[Opening DATA RECORDS section]
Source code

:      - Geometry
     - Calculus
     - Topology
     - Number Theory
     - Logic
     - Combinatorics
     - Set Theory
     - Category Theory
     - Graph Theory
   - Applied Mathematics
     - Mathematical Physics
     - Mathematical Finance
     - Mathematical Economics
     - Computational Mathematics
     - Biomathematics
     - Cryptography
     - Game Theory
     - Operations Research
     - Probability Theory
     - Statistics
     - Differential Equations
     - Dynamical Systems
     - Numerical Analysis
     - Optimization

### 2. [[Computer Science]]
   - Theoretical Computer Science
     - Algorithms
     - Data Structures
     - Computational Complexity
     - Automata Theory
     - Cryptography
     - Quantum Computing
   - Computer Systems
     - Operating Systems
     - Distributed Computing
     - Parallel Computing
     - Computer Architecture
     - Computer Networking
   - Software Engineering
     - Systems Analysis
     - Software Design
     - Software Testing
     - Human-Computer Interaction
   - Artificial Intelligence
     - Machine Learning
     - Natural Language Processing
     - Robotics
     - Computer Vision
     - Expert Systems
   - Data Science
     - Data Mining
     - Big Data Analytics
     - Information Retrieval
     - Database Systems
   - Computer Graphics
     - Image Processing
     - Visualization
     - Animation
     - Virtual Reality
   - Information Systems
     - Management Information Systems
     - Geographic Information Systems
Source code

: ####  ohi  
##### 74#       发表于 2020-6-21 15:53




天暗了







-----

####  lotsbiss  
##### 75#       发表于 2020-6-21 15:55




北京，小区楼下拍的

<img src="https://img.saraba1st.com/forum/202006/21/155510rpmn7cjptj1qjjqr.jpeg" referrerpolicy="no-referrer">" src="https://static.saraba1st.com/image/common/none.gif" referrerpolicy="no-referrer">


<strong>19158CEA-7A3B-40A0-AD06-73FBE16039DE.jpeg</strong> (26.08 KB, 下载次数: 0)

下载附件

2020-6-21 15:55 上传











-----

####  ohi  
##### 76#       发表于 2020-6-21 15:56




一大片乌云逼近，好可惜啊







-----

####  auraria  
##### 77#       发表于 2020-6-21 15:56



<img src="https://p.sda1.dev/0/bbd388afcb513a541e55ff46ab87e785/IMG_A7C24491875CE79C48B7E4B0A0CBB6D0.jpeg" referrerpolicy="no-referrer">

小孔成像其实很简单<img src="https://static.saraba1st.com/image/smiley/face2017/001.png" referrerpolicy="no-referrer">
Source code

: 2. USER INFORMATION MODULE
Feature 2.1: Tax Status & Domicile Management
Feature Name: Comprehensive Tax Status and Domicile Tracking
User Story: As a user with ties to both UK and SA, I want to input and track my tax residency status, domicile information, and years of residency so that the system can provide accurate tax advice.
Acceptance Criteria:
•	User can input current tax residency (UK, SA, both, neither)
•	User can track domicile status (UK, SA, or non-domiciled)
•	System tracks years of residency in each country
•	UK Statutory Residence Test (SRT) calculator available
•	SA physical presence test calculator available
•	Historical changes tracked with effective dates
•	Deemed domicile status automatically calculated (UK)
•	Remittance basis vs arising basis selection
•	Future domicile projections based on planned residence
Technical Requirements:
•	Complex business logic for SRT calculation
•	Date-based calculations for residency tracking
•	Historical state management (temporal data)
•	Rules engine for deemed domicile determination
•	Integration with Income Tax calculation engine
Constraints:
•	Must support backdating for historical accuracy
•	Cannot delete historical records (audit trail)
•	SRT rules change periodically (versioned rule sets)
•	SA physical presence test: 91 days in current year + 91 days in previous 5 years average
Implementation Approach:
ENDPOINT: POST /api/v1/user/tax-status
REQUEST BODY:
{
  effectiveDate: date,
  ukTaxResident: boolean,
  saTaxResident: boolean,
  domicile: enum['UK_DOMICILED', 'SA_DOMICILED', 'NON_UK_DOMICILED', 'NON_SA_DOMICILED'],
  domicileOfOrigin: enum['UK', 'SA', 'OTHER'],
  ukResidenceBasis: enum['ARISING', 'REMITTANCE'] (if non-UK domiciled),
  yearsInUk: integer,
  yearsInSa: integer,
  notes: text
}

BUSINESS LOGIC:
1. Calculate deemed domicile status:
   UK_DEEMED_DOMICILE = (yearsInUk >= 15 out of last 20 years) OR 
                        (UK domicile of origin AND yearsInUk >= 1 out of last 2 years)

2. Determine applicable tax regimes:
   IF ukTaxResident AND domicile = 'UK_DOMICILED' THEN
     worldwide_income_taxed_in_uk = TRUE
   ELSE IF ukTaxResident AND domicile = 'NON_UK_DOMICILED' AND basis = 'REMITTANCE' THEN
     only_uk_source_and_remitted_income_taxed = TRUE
[Closing DATA RECORDS section]
HOW TO COMPLETE THIS TASK
Gather every line of the material above that contains the string "Analysis".

EXERCISE SOLUTION
     - Numerical Analysis
     - Systems Analysis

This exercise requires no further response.